The natural response for Lisa Peterson and Denis O’Hare—the creative duo behind the critically acclaimed An Iliad—was aim higher. Together, the two have set their sights on the Bible in The Good Book, which received a Center Theatre Group completion commission beginning in 2016 and was workshopped here in April.

The Good Book got its start when O’Hare was asked what creative project he had planned next after An Iliad. With no concrete plans, O’Hare blurted out, Well err uhh…probably the Bible, a subject he had been fascinated with—from a secular perspective—since he was young. Court Theatre in Chicago gave O’Hare and Peterson the original commission for the piece, which had a workshop production there in 2015. But they knew there was more work ahead.

So when the opportunity of a completion commission at Center Theatre Group came up, the duo jumped at it. The completion commission has given us a home here at Center Theatre Group to dig back into the piece, said Peterson. She highlighted how the resources of the company—including support for workshops and readings with professional actors—have helped their creative progress. We actually have to hear actors read it, she said, that’s how we can tell if the dynamics are right.

The completion commission is primarily to support artists to finish work that has already begun. Or as in the case of The Good Book, to refine a work that has already been produced. Other artists who have received these innovative grants include Young Jean Lee for Straight White Men, which became a 2015 Douglas production and heads to Broadway this summer.

Peterson and O’Hare agreed that the completion commission helped give them the security they needed to dive deeper into a daunting writing project. It’s a combination of having an institution focus on you—give you a form of legitimacy—and give you a goal, explained O’Hare. You have to be brave enough to fail ugly early…then you can build on these things, he added.

In their earlier work, the two shied away from identifying as writers. I think we both respect writing enough to have not felt comfortable saying we’re writers, explained O’Hare, an Emmy-nominated actor who was a series regular in True Blood and has had recurring roles on American Horror Story and The Good Wife. Peterson is an Obie Award-winning director who has worked across the country, including 10 years as Resident Director at the Taper, where she’ll return this fall to direct Lynn Nottage’s Sweat.

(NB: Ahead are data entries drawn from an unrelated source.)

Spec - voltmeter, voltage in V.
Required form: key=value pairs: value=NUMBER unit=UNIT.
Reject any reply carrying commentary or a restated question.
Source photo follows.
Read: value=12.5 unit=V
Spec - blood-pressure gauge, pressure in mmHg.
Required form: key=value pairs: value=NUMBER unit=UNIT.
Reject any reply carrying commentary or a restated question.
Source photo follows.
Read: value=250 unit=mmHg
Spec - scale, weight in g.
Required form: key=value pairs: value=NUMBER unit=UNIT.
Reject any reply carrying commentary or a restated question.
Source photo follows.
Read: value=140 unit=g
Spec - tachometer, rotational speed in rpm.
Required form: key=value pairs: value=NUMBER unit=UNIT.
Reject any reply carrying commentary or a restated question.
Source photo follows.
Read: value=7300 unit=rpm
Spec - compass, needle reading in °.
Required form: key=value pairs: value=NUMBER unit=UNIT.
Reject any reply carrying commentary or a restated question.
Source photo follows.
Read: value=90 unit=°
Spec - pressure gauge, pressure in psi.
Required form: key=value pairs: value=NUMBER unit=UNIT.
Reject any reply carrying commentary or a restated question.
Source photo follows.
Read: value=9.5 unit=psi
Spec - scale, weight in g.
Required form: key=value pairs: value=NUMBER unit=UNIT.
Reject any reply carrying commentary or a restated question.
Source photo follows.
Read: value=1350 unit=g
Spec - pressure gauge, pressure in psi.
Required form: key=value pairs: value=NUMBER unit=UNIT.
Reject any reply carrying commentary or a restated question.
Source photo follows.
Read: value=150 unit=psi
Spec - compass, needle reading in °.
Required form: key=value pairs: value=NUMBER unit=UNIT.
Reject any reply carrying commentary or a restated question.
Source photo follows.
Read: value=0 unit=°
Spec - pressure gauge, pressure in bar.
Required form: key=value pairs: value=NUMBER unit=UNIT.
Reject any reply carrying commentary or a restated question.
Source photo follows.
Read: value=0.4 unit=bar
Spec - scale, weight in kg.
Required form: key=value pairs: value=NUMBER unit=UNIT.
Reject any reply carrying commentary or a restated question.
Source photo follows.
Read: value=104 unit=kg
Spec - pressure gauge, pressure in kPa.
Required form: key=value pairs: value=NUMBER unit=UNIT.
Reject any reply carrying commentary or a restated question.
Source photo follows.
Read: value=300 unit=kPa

Though their plan was never just to adapt the Bible to the stage, The Good Book has evolved a great deal over the past few years. Their initial focus was investigating the question of ‘What the Bible really is?’ said Peterson, in terms of both its origins and its contemporary relevance. That led them to the three major threads of the play: Biblical stories themselves, the story of a contemporary religious scholar who is also an atheist, and the story of a young gay boy who wants to become a priest.

It’s the kind of story that probably wouldn’t be possible without the support of nonprofit theatres including Center Theatre Group, Court Theatre, and Berkeley Rep, where the show will open in April 2019. For our part, Associate Artistic Director Diane Rodriguez describes the commission and the work it supports as an important part of how we measure our success as an institution. If we can make a difference in the work of an artist that we believe in, she said, or if the work becomes part of the canon of the American theatre, then we have done our job.